→ To-do item A: Decide whether each of the statements (i), (ii), and (iii) agrees with the passage on early crime films. Answer yes or no for each, and quote the words from the passage that decide it. (i) City Streets was directed by Rouben Mamoulian. (ii) Many of Dashiell Hammett's own works were adapted into films noir. (iii) The Kid earns an honest living in a shooting gallery.
→ To-do item B: In the entries, copy everything from the line containing "Полезные свойства и вред" down to the line containing "Хватит ждать весны! Трюк для зимнего сада", with both of those lines included.

→ Text for analysis:
****
As perfectly embodied by Peter Lorre, no more needs to be told. It is quite plan that this little freak of a man carries his hell with him wherever he goes and almost surely always has. Though Lang and von Harbou, no sentimentalists, ask for no sympathy for Beckert, the film at least affords glimpses into what created the monster he ended up becoming, ideas which would not be wasted on film noir.

 

8. City Streets (1931) Directed by Rouben Mamoulian

City Streets (1931)

Though few of his own works would be adapted into films noir, author Dashiell Hammett would be a major influence on American crime literature and, in turn, the films adapted from those novels. The author’s only original story for the screen is this too-little-known title concerning a star-crossed romance set against a backdrop of racketeers and bootleggers.

Sylvia Sidney portrays the daughter of a small time bootlegger who’s in love with The Kid (Cary Cooper), a sharpshooter who makes an honest living in a shooting gallery. However, in order to save her father from hanging for a crime he committed at the request of the Big Fella (Paul Lukas), she ends up in stir herself and The Kid joins in with the gang, much to her horror, in order to get her out and start a new life with her.
****
→ Extracted material:
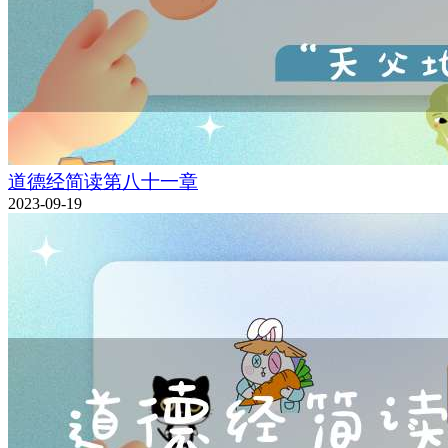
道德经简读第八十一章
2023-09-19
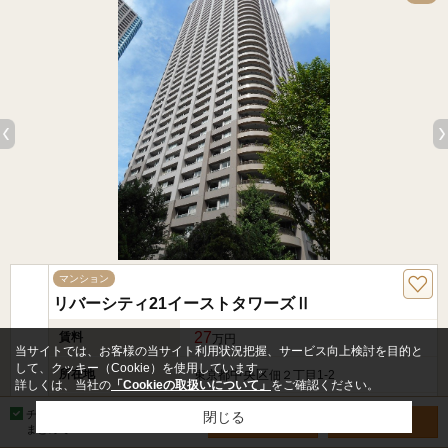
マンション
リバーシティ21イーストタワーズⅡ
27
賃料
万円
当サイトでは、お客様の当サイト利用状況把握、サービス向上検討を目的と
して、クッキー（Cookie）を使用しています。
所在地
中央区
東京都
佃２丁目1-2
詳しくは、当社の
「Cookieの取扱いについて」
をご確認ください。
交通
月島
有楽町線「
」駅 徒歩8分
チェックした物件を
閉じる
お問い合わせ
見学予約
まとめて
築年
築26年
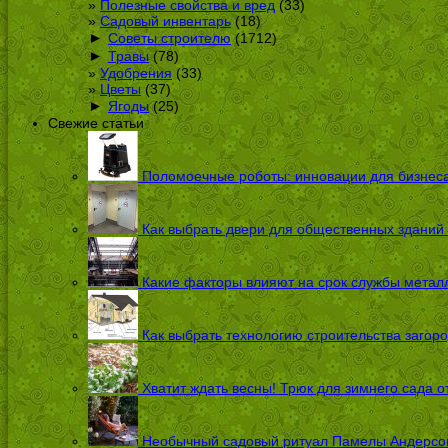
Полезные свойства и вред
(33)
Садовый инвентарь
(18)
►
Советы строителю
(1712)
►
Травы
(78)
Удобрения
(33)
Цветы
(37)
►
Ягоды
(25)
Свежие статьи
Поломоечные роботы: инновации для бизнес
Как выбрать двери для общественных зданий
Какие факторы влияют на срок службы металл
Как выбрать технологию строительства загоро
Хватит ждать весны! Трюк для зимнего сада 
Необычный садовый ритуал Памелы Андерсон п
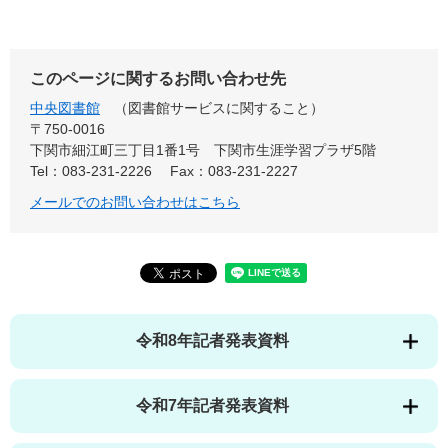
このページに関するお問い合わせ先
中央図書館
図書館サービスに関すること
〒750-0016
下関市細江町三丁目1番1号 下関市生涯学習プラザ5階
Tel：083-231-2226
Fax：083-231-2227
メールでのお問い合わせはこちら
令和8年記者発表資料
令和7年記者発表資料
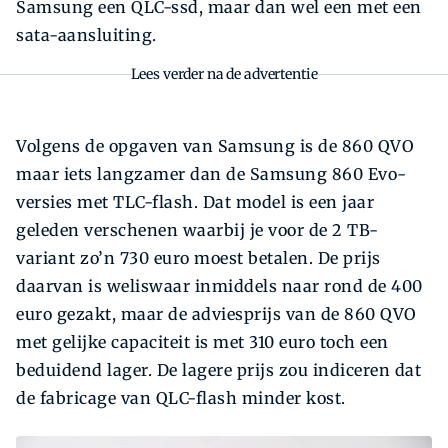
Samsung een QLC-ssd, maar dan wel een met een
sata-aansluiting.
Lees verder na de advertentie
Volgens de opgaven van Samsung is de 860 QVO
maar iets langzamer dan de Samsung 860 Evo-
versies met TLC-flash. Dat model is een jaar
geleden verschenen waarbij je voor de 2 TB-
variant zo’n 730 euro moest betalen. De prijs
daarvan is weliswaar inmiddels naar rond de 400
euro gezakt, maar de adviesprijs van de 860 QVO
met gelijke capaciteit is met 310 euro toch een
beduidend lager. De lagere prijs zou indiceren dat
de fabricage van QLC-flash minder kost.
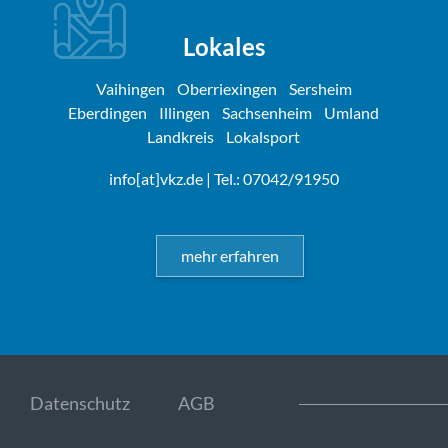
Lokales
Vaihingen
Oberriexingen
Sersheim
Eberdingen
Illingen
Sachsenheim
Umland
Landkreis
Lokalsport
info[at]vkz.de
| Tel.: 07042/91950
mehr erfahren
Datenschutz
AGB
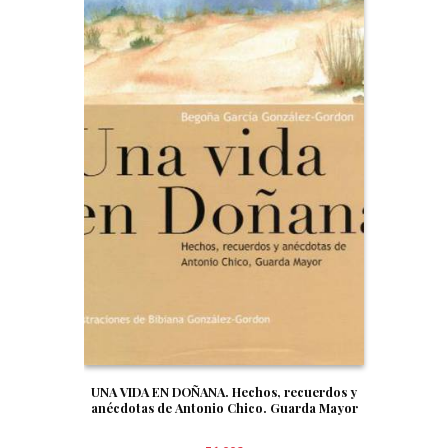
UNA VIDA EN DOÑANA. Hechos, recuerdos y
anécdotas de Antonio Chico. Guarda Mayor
****
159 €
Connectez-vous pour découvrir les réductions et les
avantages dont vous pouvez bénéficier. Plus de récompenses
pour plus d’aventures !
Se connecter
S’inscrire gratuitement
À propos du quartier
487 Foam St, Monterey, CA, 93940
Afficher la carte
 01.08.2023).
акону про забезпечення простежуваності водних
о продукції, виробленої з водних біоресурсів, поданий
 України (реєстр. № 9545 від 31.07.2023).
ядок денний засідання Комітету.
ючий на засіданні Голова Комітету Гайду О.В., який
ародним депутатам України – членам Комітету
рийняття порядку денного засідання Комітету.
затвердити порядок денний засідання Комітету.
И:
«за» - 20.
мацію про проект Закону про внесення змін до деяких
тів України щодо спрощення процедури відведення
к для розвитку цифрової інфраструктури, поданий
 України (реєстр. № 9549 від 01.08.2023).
****
→ Answer A:
(i) Yes: "8. City Streets (1931) Directed by Rouben Mamoulian"
(ii) No: "Though few of his own works would be adapted into films noir"
(iii) Yes: "a sharpshooter who makes an honest living in a shooting gallery"

→ Answer B:
Полезные свойства и вред
(33)
Садовый инвентарь
(18)
►
Советы строителю
(1712)
►
Травы
(78)
Удобрения
(33)
Цветы
(37)
►
Ягоды
(25)
Свежие статьи
Поломоечные роботы: инновации для бизнес
Как выбрать двери для общественных зданий
Какие факторы влияют на срок службы металл
Как выбрать технологию строительства загоро
Хватит ждать весны! Трюк для зимнего сада 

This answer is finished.